Once you’re done with the multiplayer and career modes of Codies’ latest bump and grind, DiRT 4 has an option called “Freeplay Championship”. From there, you can create championships for each of DiRT 4‘s five disciplines – classic rallies, dune buggy racing, rallycross and so forth – containing multiple custom stages.

Each stage is basically a self-contained set of races set in a particular location. A stage can be a single race over 5 kilometres in the Simpson Desert; it can be seven races with varying lengths, inclines and turns on the icy roads of Sweden.

What’s intriguing about it all, however, is the way each track can be procedurally generated. When you go into each stage, you’re given a couple of sliders and some simple options. The sliders control each track’s length and complexity, and you also have some agency over the weather conditions.

From there, it’s a matter of hitting a button and letting DiRT 4 generate the rest. You can do this for every single track, if you like, and those tracks can be saved, uploaded and reused at will. You can do the same with championships as well, which is nice.

It’s a really neat addition to add some much needed longevity. Fans will run through all of the courses and have the best racing lines commmited to memory within weeks, so Codies was always going to need to add something to keep players engaged for longer. It’s perhaps not as exciting as a more bespoke track editor, like, the block-by-block builder that hipped with Re-Volt.

But it’s ridiculously easy to use. And most of all, the procedurally generated tracks aren’t bad. Codies have also blown out the limits on how far cars can fly off the track before being forced to respawn, which makes the game infinitely more interesting. And the fact that DiRT 4 follows DiRT Rally by removing the rewind function is a big plus for this sort of game as well.

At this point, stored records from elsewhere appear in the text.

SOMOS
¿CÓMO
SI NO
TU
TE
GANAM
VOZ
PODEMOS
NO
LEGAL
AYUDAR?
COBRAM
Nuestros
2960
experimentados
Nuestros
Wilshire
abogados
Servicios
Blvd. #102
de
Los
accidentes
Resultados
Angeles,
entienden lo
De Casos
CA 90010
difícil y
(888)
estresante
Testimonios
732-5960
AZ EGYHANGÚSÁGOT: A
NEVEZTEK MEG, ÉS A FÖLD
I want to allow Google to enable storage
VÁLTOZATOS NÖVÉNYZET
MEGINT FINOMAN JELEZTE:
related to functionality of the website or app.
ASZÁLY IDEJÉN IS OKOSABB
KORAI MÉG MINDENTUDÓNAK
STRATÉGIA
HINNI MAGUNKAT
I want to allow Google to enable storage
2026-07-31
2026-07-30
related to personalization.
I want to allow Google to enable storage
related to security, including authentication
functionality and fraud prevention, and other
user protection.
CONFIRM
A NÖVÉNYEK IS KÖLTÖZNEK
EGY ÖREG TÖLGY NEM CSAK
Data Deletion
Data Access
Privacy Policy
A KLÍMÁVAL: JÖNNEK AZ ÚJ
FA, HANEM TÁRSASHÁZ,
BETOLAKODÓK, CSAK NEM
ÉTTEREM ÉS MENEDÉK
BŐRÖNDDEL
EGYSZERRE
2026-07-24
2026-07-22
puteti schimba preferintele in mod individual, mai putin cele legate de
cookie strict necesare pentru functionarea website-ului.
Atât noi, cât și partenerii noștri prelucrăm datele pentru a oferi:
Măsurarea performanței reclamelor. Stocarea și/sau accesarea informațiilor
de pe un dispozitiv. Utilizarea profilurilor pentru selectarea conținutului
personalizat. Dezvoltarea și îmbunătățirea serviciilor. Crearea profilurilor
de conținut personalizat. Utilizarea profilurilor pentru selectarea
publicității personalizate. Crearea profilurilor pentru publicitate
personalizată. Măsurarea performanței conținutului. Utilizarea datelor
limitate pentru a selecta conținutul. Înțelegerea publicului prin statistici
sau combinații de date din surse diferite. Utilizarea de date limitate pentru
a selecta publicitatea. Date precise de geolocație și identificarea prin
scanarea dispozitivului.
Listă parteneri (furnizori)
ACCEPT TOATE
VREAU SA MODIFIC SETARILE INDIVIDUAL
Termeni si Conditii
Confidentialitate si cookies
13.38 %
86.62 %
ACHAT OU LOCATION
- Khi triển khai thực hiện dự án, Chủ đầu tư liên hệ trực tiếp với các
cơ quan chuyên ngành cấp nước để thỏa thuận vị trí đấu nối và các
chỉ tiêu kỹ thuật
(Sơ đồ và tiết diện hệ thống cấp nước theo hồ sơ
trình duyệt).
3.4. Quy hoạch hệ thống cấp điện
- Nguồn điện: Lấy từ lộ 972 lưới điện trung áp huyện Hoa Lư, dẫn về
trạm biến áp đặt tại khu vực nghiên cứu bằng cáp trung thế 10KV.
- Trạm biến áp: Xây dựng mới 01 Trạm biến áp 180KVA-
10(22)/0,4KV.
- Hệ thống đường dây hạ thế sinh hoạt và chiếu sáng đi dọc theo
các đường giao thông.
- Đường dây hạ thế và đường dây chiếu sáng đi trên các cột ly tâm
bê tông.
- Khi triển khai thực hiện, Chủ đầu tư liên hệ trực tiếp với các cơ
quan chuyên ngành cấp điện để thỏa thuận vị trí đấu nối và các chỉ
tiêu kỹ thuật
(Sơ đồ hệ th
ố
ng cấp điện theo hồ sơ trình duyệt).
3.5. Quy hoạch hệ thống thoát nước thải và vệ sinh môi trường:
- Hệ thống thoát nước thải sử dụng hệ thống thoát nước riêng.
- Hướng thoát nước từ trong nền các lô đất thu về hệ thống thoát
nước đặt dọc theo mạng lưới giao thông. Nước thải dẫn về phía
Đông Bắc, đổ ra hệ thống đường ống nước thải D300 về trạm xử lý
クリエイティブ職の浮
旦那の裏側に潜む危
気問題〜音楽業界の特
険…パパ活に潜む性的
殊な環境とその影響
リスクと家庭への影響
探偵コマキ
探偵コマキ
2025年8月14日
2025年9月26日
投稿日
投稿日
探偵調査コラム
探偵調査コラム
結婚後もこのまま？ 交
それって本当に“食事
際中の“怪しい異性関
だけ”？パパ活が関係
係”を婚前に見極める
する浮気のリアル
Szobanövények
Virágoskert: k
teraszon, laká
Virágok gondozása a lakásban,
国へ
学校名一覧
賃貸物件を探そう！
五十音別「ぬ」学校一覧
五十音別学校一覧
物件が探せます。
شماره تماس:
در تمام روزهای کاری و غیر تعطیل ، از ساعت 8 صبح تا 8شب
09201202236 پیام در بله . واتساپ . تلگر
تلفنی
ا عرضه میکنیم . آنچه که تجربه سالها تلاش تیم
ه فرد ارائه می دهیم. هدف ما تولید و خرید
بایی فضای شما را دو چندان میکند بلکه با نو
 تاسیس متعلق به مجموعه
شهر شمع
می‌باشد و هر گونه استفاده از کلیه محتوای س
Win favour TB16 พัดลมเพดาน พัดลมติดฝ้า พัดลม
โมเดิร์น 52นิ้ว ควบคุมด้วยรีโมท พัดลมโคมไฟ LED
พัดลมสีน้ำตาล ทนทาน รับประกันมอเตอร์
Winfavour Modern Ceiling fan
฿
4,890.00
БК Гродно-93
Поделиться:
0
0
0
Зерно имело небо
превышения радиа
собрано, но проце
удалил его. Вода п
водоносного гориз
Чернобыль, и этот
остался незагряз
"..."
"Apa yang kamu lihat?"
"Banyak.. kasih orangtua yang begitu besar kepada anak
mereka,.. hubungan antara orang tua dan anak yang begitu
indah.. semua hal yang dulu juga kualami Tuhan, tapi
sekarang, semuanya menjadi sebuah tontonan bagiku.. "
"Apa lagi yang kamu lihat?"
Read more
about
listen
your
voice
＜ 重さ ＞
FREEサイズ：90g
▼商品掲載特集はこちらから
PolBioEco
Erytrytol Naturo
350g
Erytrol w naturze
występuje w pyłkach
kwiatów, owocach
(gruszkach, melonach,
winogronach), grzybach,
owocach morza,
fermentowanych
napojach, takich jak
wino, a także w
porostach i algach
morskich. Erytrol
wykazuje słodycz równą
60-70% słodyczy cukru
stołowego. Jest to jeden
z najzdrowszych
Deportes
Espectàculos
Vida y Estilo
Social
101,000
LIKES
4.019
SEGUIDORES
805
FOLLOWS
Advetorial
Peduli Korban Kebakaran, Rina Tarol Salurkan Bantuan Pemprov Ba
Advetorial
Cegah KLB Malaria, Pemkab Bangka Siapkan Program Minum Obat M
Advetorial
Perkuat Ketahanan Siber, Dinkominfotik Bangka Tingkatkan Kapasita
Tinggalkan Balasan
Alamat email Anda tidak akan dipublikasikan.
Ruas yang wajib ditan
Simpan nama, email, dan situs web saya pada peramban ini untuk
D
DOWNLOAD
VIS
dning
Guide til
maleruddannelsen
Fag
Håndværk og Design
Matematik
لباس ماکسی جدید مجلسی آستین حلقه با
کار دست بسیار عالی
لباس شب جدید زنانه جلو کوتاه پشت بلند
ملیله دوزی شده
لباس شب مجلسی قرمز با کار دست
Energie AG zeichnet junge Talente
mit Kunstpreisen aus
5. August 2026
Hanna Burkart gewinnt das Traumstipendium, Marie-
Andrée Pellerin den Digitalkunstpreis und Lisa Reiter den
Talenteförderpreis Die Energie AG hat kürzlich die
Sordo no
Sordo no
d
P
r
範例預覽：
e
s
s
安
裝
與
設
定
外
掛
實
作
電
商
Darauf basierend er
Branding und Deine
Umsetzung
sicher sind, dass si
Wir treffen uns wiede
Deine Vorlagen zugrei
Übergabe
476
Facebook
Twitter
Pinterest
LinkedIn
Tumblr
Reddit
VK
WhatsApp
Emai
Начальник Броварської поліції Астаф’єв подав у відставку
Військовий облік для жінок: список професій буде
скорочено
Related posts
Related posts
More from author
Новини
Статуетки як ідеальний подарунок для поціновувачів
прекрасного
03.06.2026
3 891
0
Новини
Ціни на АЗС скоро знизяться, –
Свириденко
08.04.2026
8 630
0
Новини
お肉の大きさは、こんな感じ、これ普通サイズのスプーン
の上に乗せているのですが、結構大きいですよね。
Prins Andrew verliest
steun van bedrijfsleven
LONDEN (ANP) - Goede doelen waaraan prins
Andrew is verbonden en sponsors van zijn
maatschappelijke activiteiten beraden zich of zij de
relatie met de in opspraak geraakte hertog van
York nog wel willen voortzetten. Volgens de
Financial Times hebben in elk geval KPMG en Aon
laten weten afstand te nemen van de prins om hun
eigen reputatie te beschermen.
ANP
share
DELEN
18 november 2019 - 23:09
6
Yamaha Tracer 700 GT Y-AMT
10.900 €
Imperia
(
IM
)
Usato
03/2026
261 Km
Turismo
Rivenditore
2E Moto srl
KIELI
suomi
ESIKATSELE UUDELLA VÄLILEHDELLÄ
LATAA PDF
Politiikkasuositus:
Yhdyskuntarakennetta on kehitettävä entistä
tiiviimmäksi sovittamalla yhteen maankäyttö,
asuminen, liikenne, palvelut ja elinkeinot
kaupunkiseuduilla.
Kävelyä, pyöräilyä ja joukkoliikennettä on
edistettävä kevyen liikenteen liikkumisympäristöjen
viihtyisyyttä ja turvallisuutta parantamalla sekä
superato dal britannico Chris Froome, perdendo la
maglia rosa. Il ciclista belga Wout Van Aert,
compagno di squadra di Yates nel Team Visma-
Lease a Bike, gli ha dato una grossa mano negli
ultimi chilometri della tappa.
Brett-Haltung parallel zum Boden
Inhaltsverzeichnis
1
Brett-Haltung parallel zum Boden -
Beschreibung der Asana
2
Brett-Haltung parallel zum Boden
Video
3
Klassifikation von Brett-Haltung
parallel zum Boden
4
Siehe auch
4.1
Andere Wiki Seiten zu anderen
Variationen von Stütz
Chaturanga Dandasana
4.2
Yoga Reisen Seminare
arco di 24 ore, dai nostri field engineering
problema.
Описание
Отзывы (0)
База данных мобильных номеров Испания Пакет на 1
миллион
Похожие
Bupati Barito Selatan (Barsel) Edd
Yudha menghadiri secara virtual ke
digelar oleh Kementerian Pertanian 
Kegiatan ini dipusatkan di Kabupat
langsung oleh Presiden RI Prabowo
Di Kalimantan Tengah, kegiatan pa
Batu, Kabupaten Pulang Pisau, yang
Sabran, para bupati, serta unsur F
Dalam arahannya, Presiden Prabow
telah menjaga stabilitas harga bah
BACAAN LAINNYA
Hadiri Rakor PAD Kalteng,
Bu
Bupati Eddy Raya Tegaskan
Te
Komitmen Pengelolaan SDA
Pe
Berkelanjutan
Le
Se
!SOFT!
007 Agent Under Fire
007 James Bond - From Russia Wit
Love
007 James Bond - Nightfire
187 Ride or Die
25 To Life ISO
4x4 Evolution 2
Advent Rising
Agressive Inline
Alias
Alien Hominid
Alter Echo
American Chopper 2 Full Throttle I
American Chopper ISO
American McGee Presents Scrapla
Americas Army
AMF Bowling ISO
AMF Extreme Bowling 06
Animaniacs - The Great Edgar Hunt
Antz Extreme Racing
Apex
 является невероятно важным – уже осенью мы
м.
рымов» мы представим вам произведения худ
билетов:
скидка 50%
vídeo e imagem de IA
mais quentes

There’s plenty more to discover with DiRT 4, and I haven’t been able to muck around with multiplayer much. But at the very least, it ticks two major boxes for me: there’s less of a focus on YouTube racing and Ken Block-esque figures, and the custom creator is a sensible, functional addition that works really well. Hopefully it’ll become more powerful post-release as well, but for now it’s a good start.